• Try it: Copy out everything from the line containing "The Criminal Sexual" down to the last of the rows below, keeping both ends and leaving out the pictures.

[Start of Attachment]

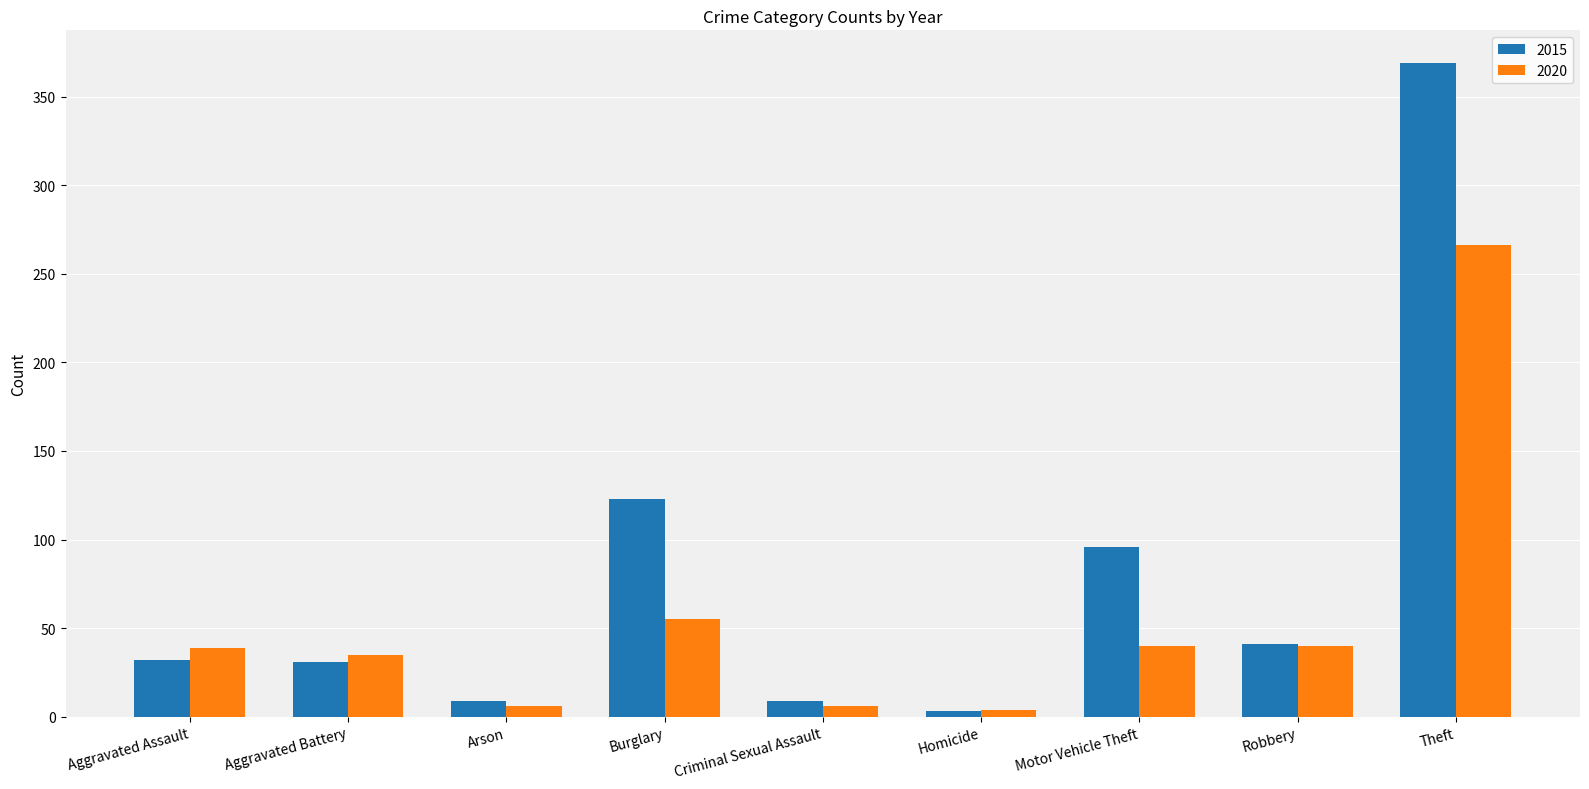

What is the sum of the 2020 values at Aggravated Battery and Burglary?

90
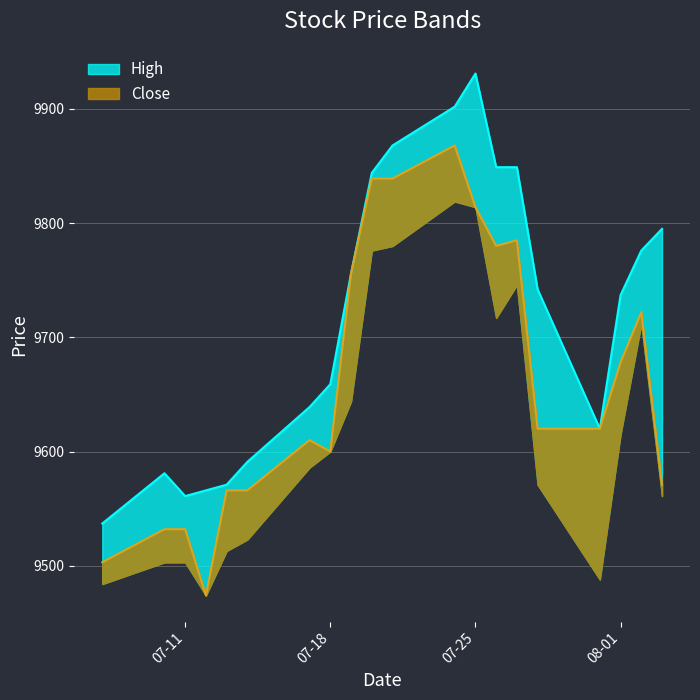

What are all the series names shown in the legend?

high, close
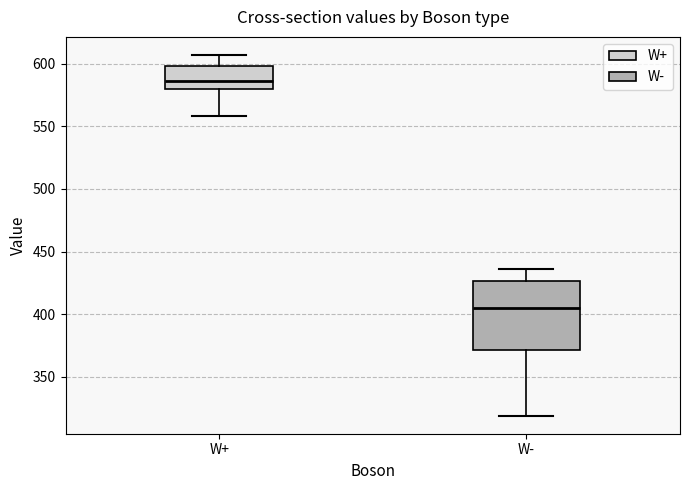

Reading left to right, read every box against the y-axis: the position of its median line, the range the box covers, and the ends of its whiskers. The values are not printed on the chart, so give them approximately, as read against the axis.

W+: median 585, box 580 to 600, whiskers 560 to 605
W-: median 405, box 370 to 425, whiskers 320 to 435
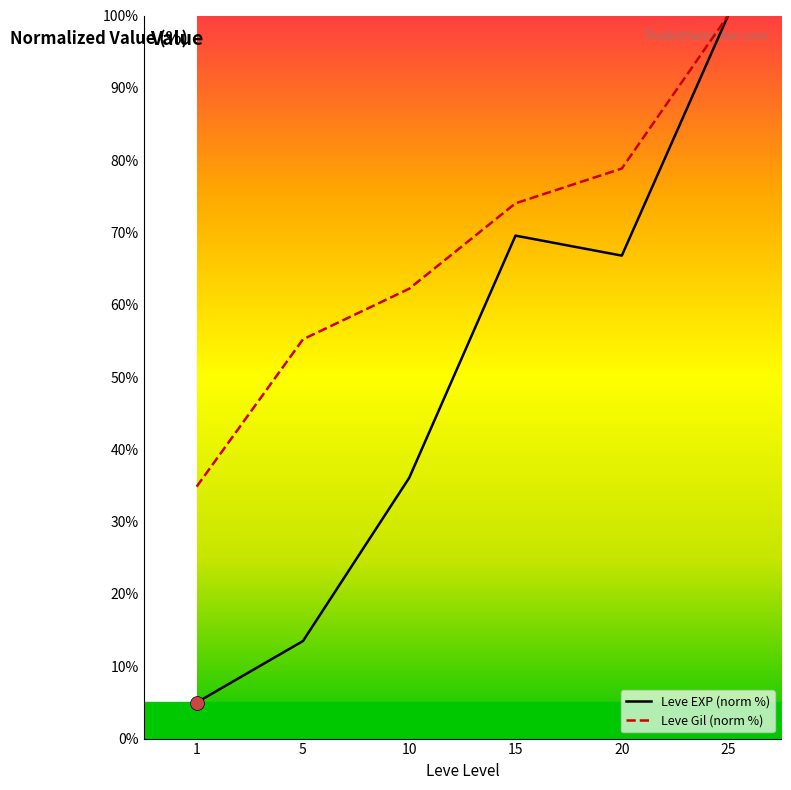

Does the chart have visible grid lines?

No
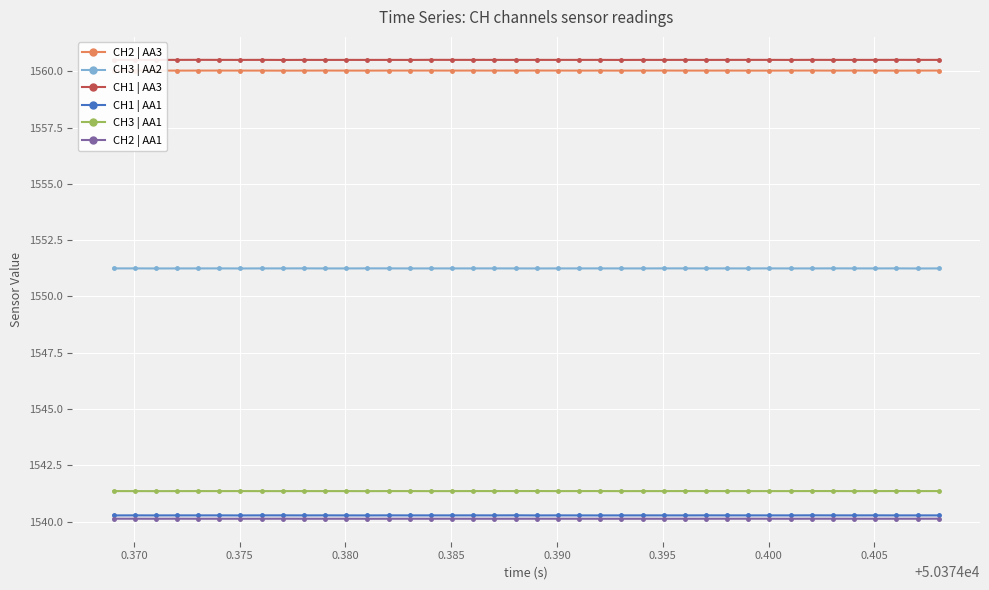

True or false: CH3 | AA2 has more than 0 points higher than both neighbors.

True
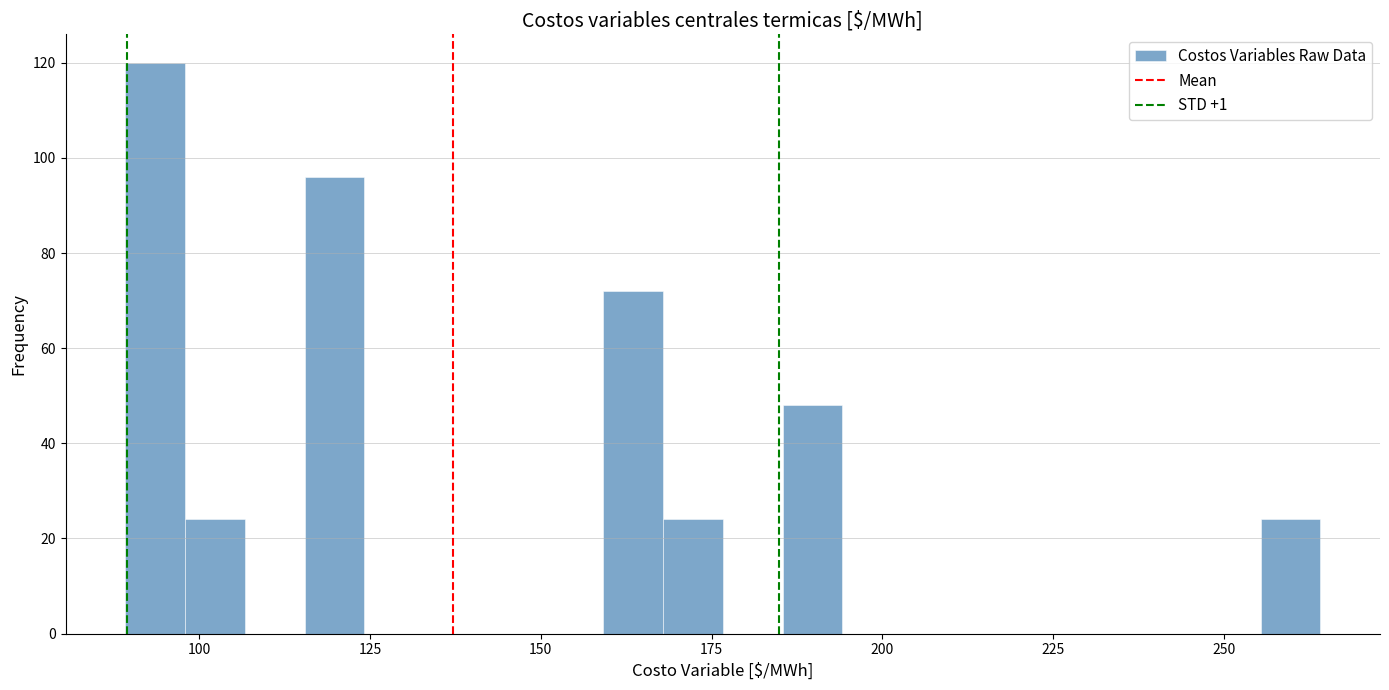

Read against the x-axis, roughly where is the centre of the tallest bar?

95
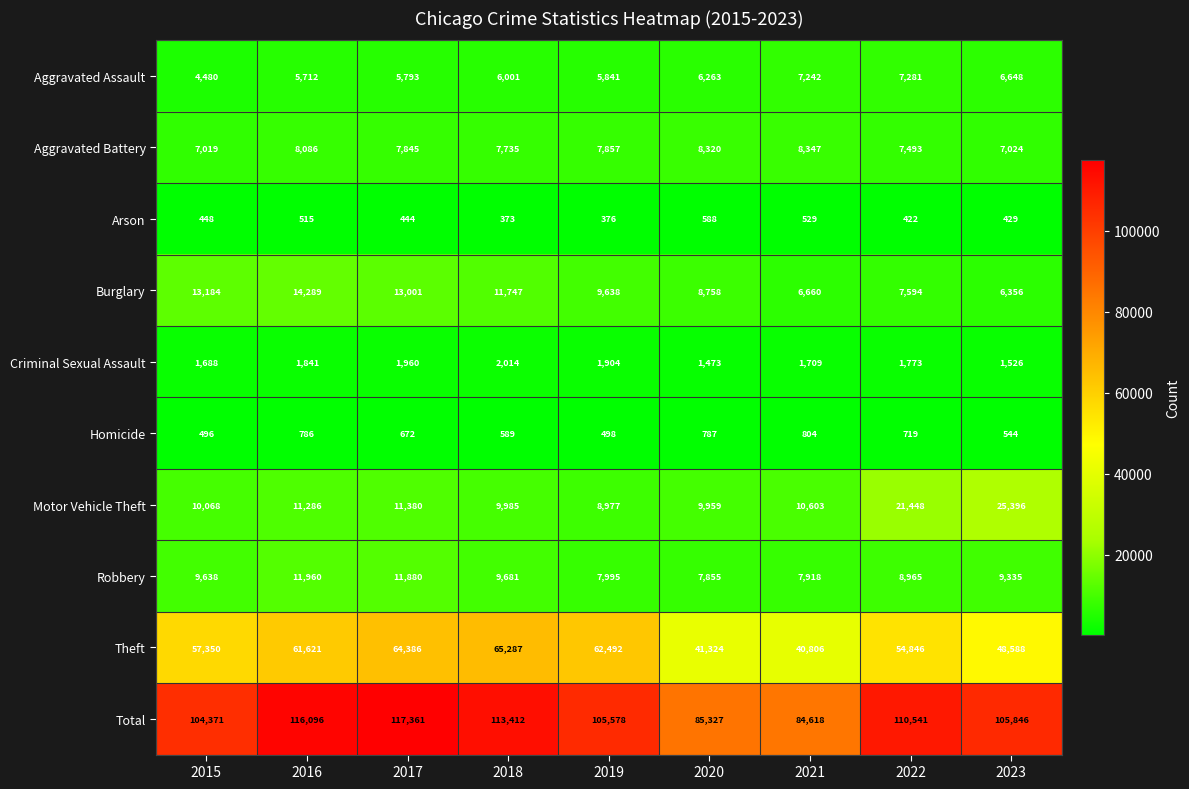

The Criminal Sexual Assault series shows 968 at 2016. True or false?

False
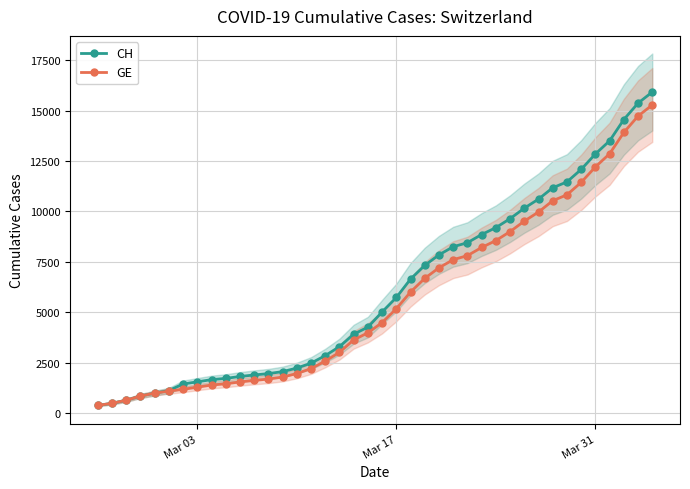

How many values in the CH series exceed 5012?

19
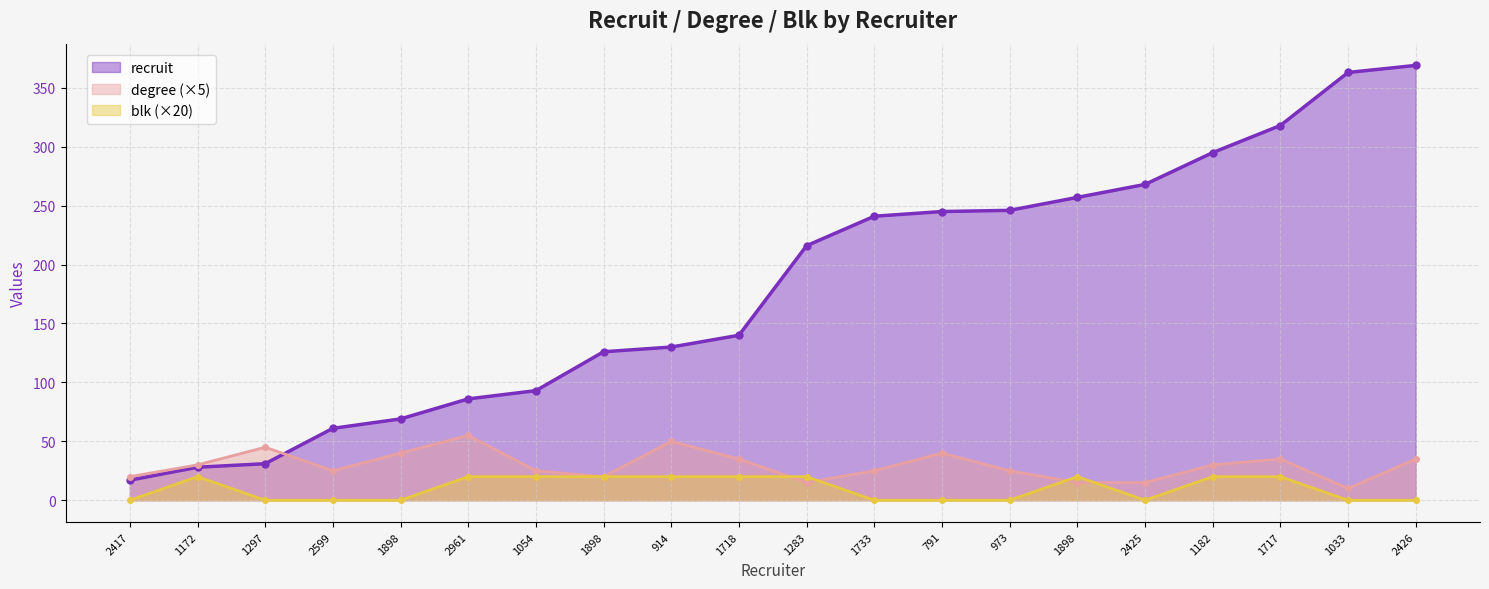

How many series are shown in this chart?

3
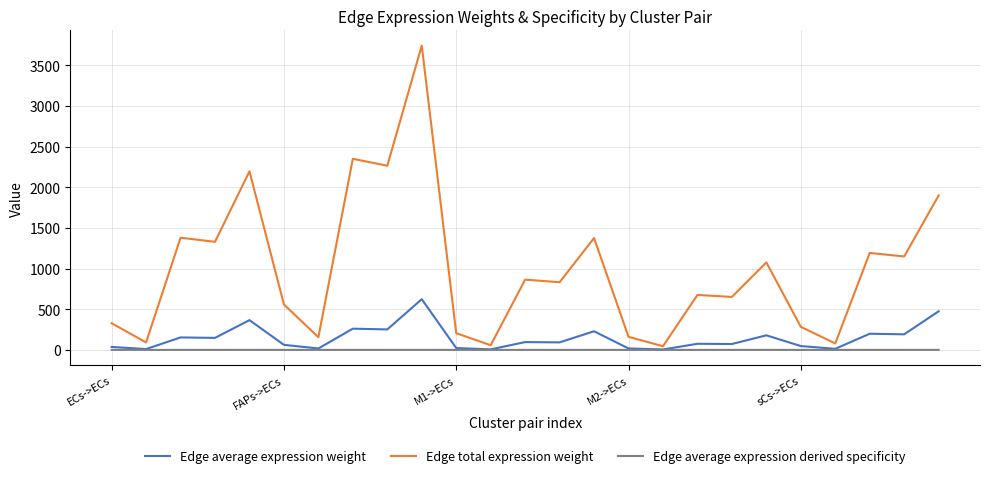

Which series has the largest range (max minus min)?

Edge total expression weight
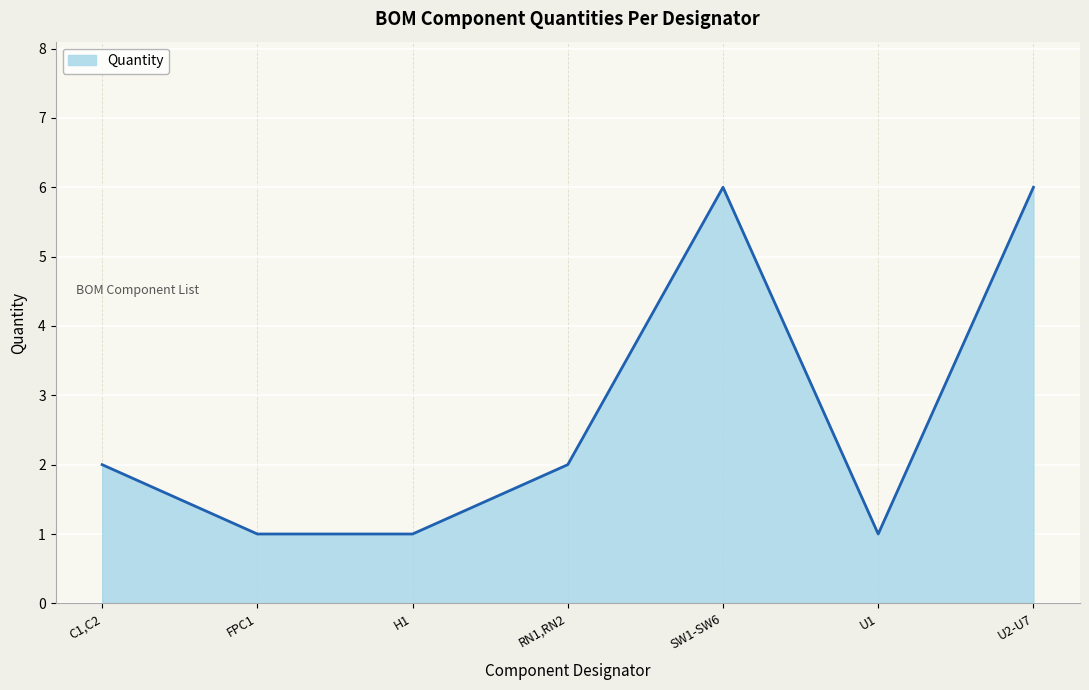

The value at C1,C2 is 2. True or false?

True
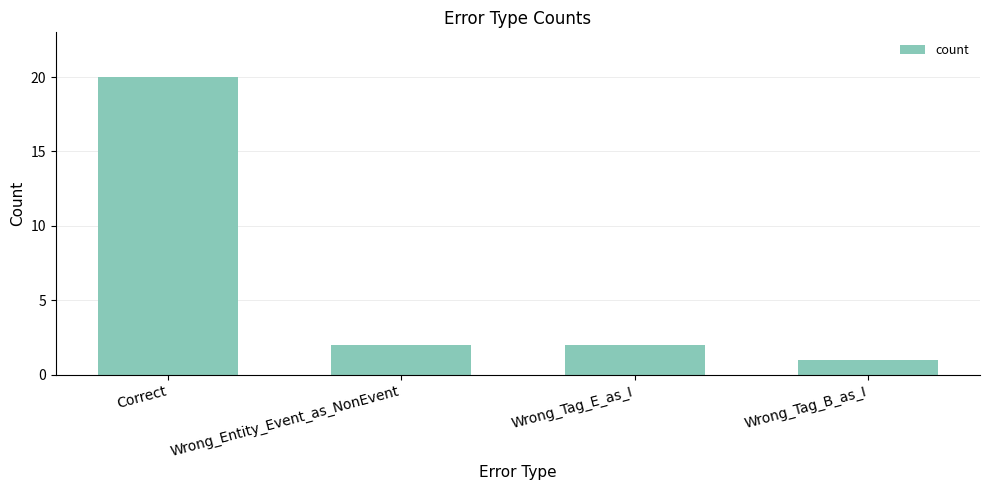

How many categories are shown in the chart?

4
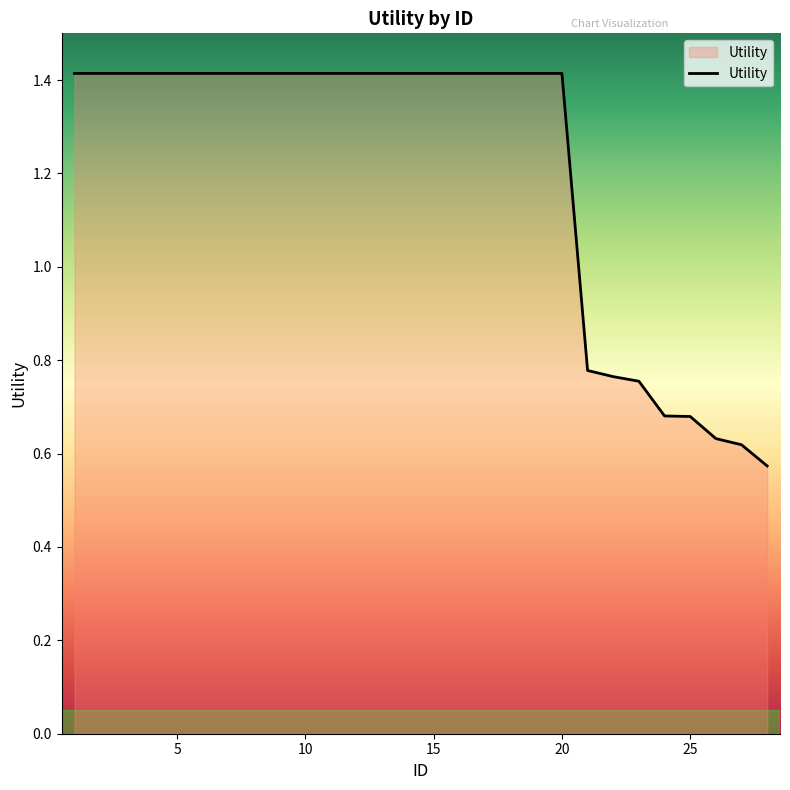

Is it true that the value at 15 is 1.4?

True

[End of Attachment]

• Answer to the exercise:
The Criminal Sexual Assault series shows 968 at 2016. True or false?

False

How many values in the CH series exceed 5012?

19

How many series are shown in this chart?

3

Which series has the largest range (max minus min)?

Edge total expression weight

The value at C1,C2 is 2. True or false?

True

How many categories are shown in the chart?

4

Is it true that the value at 15 is 1.4?

True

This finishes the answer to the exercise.